Now Liz, who will graduate in May in the Physical Activity and Healthy Lifestyles concentration, is using both her experience and education in her full-time role as the built environment planner for the Larimer County Department of Health and Environment. As a member of a four-person, grant-funded built environment program, she is part of a team whose mission is to promote health equity in plans and policies.

“Even the term ‘built environment’ is still really jargon-y,” she said. “We explain it as our physical environment that we create; everything that’s not natural. What we’re trying to do is get underrepresented voices to participate in the civic engagement process of creating that built environment.”

Winding path to the built environment

It was a circuitous path, though, that brought her to her current understanding of the built environment.

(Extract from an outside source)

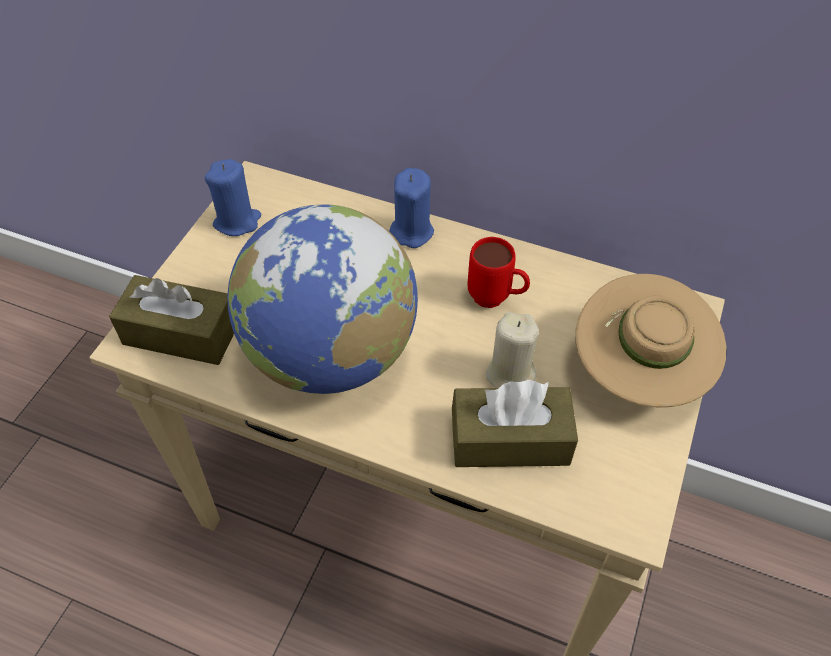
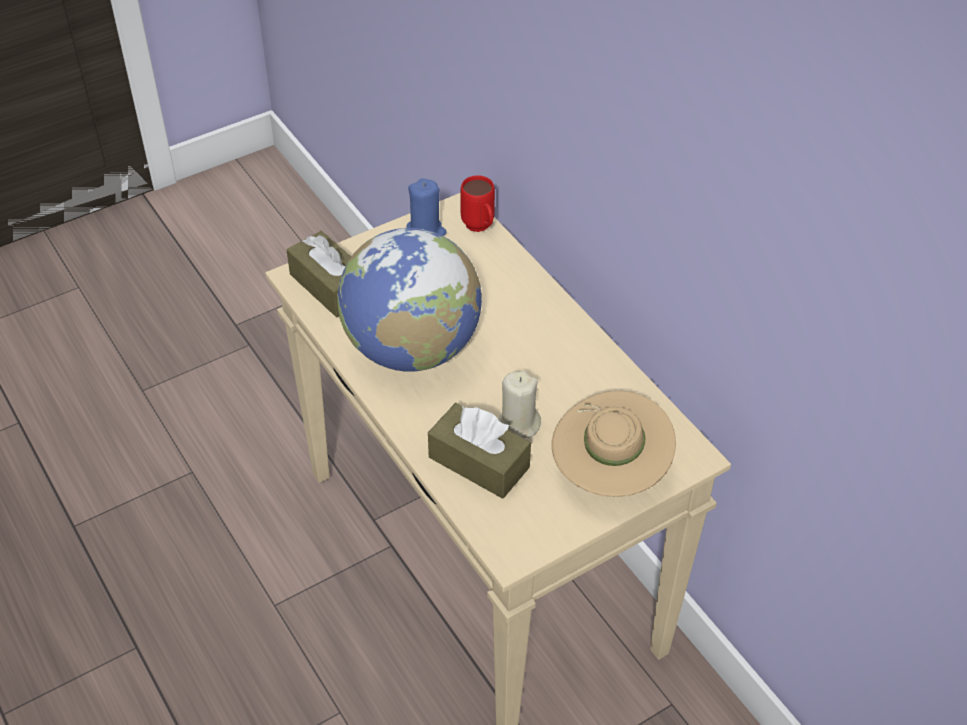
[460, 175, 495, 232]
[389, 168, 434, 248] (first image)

While completing her undergraduate education in family and consumer science education and business management at CSU, she focused on pursuing a career in education. She taught high school food science and teen choices classes in Loveland, then segued into AmeriCorps VISTA, running a secular bike refurbishing program hosted by a Christian organization in Greeley.

Through the bike refurbishing program, she began working with immigrant populations and learned that simply matching people with the appropriate bike wasn’t enough.

“There were missing pieces,” she said. “At first we weren’t giving out helmets and locks. And then we thought, OK, repair kits, but you’re never going to find bike repair sheets written in Somali. So, we found some that were more illustrative, and then we worked on maps. But even that wasn’t getting at the root issue, which is that people can’t safely get to where they need to go.”

She said that her involvement in the bike community and issues of active transport helped her recognize her interest in going up a level and working on the policies that shape what she came to learn is the built environment.

“For example, one of the big issues is, we make a program for people to be healthy at the park,” she explained. “But what if they don’t have a park in their neighborhood? What if they can’t safely get to the park? I want to be a person who makes the decision that there’s going to be a park.”

In her position as built environment planner, she is working on projects that range from mapping to partnership building to biking and transit surveys. She said she sees her role, in part, as bridging public and private stakeholders that often can operate in silos and leveraging public health resources.

She said learning the vocabulary and concepts of public health as she pursued her MPH has helped her to “engage with people without being harmful,” she said. “That’s something that the field of public health does very intentionally and very well. We’re figuring out how to build capacity and promote health.”